Why Intel® Xeon® Processor E5-2400/2600 v2 for HPEC?
If we look at the basic feature set for the Intel Xeon processor E5-2400/2600 v2 we see the following features that contribute to HPEC performance:
- Up to 10 cores (each capable of running two threads) ranging from 1.9 to 2.8 GHz (although clock rates higher than 1.9 GHz may consume too much power to be useful for an HPEC system).
- Intel® Advanced Vector Extensions (Intel® AVX), a 256-bit vector SIMD engine for each core.
- Large, 25 MB cache shared between the cores
- Three or four DDR3 memory channels of DDR3-1866, providing up to 14.9 GB/s per channel (59.7 GB/s raw memory bandwidth)
- Two QuickPath Interconnect (QPI) links to a second processing node, each providing 8 GT/s (giga-transfers – 32 GB/s) or a total of 64 GB/s of bandwidth between processing nodes.

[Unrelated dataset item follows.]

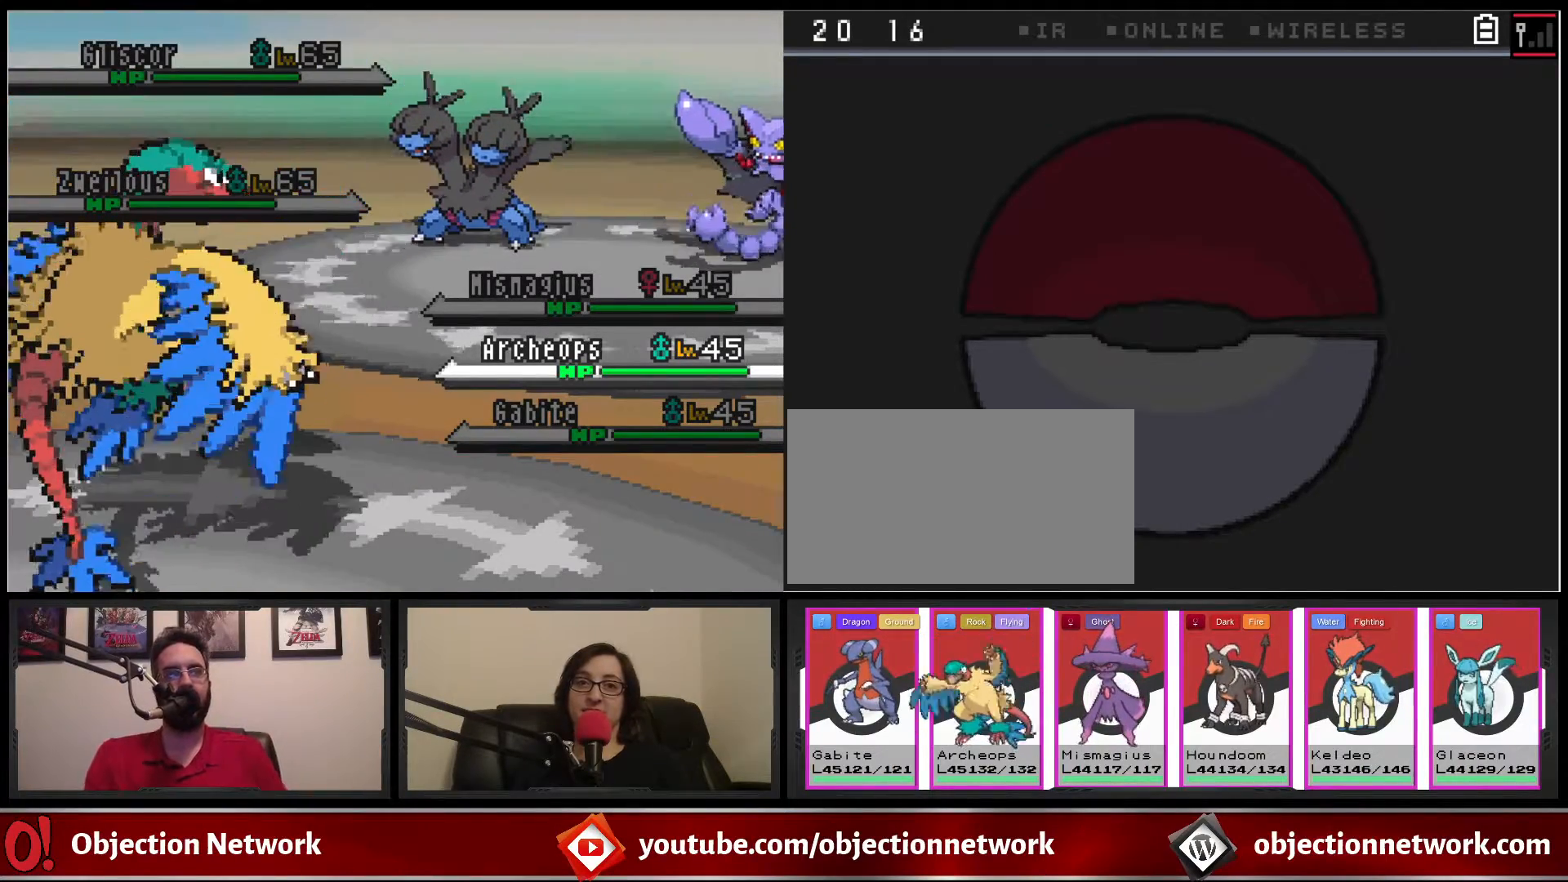
{"buttons": [], "events": []}
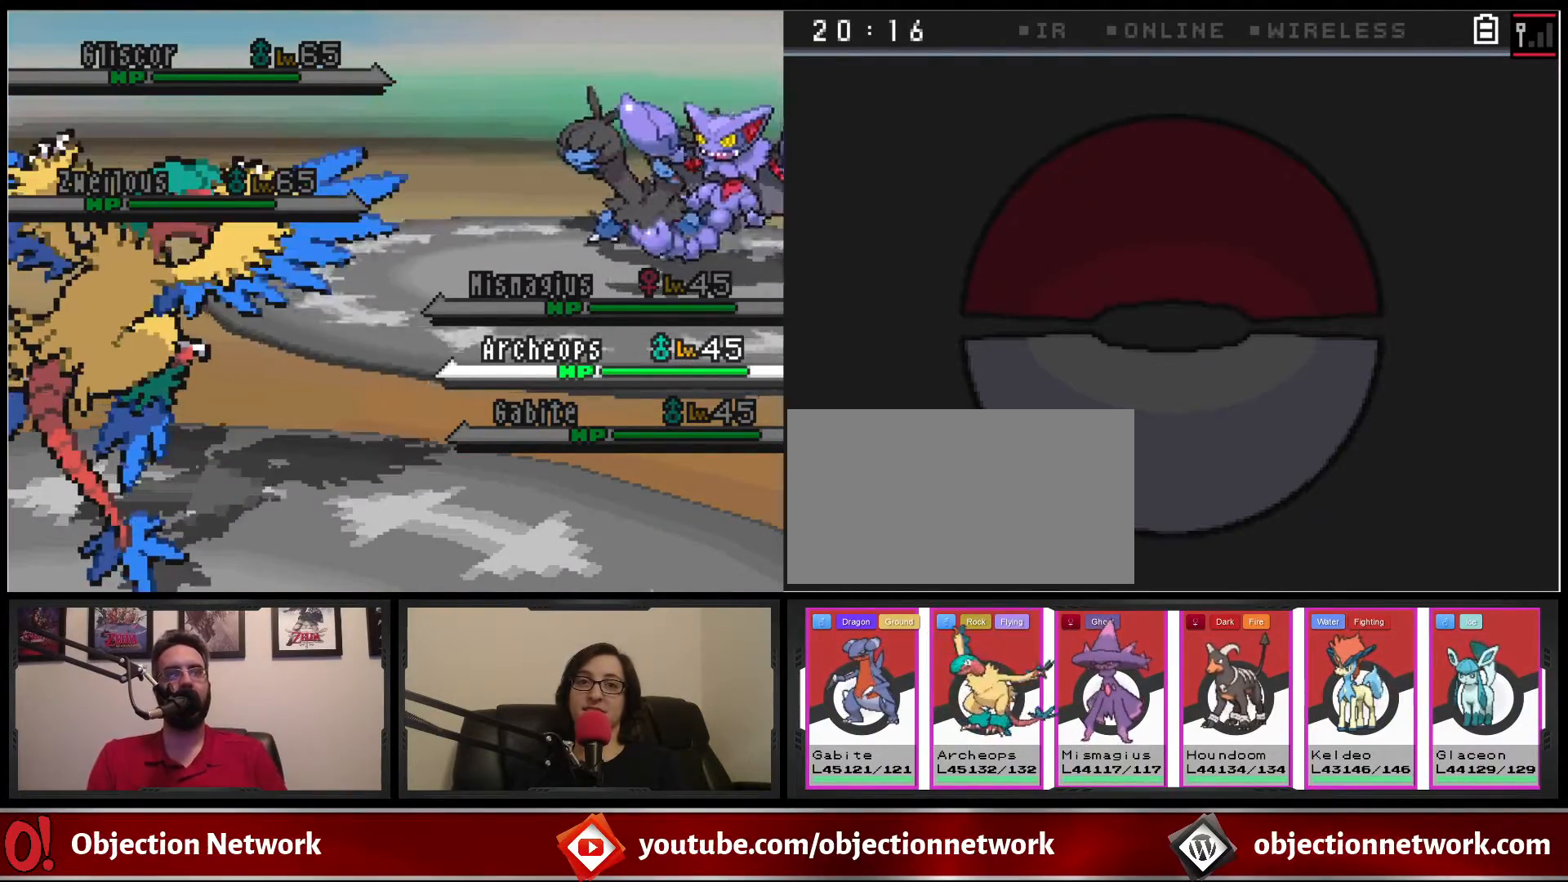
{"buttons": [], "events": []}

- Up to 40 PCI Express Gen 3.0 lanes, although for HPEC applications these would most likely be configured as dual x16 interfaces, each giving up to 16 GT/s (approximately 15 MB/sec effective bandwidth).
In addition, the Intel Xeon processor E5-2400/2600 v2 family chipset includes support functions such as an integrated Gigabit Ethernet controller, USB and SATA ports, and an additional 8 lanes of PCIe Gen 2.0.
Figure 1: Intel® Xeon® processor E5-2600 v2 two-processor architecture block diagram.
What These Features Mean for HPEC Systems
A classical application of an HPEC system is to perform large, two-dimensional Fast-Fourier Transforms (FFT) or its inverse, the iFFT. This computation (along with many other digital signal processing algorithms) depends heavily on a multiply- accumulate operation, the so-called “butterfly” operation. Given this, the Intel Xeon processor E5-2400/2600's AVX extensions are critical to raw calculation performance.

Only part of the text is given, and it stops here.